## [What you need to do]
Across all of the records below, determine the number of lines containing the string "regreso"; reply with that number only.

Material provided Start Marker

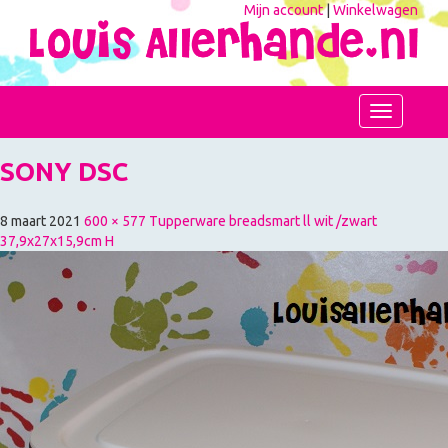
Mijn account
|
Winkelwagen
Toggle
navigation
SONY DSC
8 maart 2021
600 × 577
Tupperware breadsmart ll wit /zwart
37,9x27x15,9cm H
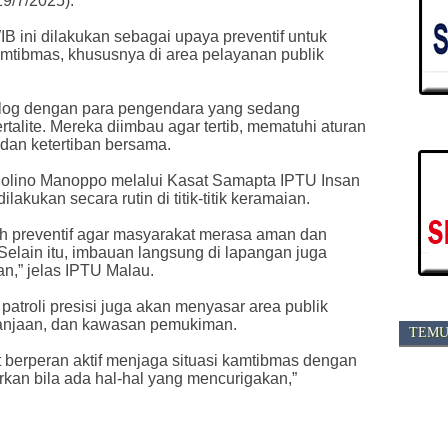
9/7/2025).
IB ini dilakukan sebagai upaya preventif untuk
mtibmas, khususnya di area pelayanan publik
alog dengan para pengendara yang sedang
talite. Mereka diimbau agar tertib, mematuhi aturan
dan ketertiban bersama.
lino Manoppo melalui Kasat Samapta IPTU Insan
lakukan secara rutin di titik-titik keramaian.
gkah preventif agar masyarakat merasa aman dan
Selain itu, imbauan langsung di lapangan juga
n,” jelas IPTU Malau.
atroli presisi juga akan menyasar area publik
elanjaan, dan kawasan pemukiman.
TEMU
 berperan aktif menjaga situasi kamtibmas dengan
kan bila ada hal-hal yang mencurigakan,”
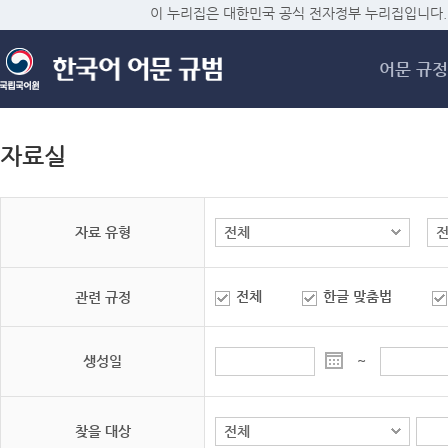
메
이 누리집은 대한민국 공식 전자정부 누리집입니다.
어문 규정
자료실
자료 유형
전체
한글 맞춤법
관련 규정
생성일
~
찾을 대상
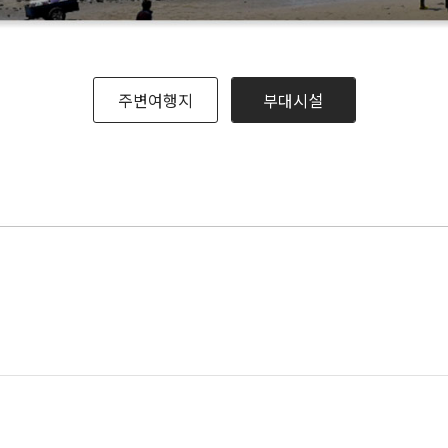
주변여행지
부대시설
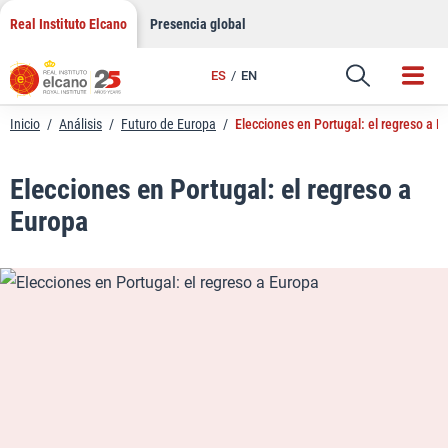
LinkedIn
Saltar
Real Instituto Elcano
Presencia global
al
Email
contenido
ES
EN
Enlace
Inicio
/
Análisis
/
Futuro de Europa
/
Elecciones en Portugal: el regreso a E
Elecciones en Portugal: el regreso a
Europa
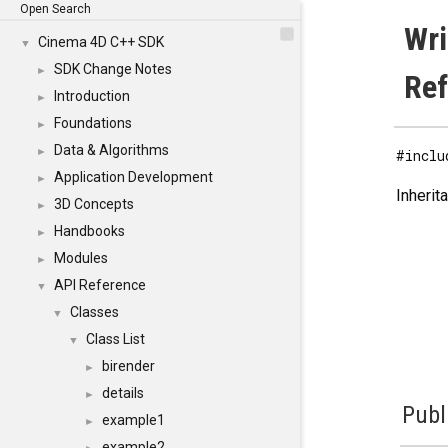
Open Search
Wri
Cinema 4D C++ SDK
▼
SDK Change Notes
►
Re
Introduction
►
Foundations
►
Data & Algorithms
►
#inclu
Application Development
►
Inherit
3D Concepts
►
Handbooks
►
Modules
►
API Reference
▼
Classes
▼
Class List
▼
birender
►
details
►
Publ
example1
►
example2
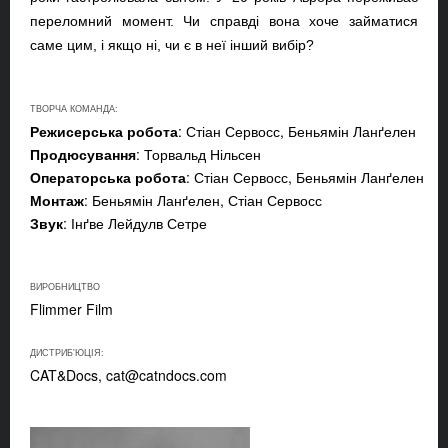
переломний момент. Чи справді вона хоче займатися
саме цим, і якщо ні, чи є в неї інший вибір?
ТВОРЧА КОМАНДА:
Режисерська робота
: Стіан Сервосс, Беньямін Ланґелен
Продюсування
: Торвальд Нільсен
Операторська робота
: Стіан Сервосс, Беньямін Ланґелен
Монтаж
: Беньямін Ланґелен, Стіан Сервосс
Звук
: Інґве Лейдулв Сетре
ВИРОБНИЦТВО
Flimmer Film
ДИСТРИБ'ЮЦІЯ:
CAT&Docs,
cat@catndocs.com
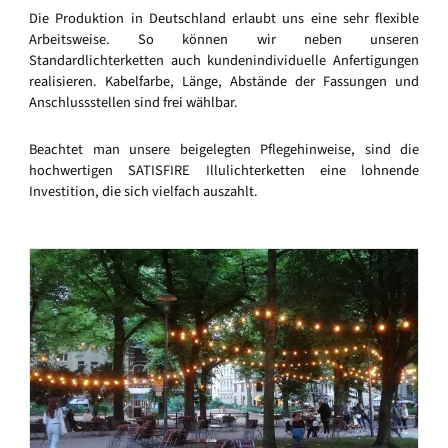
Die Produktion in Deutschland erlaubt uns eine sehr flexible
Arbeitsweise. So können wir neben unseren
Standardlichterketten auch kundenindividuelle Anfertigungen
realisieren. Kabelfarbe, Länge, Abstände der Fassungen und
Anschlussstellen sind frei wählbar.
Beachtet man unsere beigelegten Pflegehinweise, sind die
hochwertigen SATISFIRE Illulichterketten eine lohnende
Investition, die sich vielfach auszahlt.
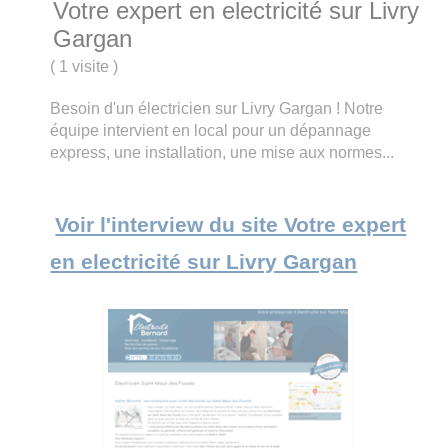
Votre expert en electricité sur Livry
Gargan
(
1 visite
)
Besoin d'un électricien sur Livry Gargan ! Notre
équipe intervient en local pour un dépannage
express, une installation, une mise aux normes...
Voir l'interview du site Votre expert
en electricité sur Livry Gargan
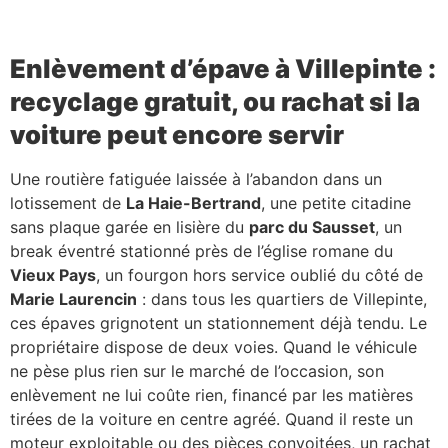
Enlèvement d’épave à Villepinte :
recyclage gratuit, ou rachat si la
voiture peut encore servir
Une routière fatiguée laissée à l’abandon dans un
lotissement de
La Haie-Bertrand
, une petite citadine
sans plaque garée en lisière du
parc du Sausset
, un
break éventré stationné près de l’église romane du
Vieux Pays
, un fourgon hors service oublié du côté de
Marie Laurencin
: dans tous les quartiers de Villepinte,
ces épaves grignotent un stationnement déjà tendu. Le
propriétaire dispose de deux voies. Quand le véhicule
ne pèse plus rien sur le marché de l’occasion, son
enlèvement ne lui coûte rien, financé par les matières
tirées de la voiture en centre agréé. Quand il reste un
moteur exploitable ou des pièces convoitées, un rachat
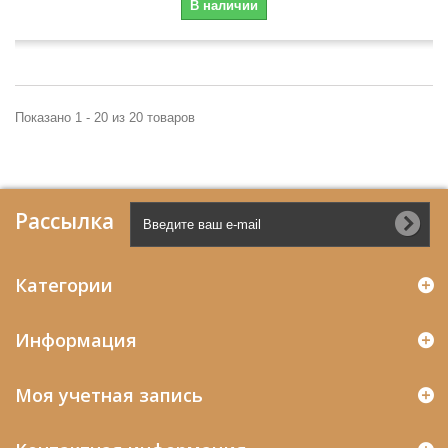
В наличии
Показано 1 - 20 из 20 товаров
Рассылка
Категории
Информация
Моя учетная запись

Material provided End Marker

## [Exercise solution]
2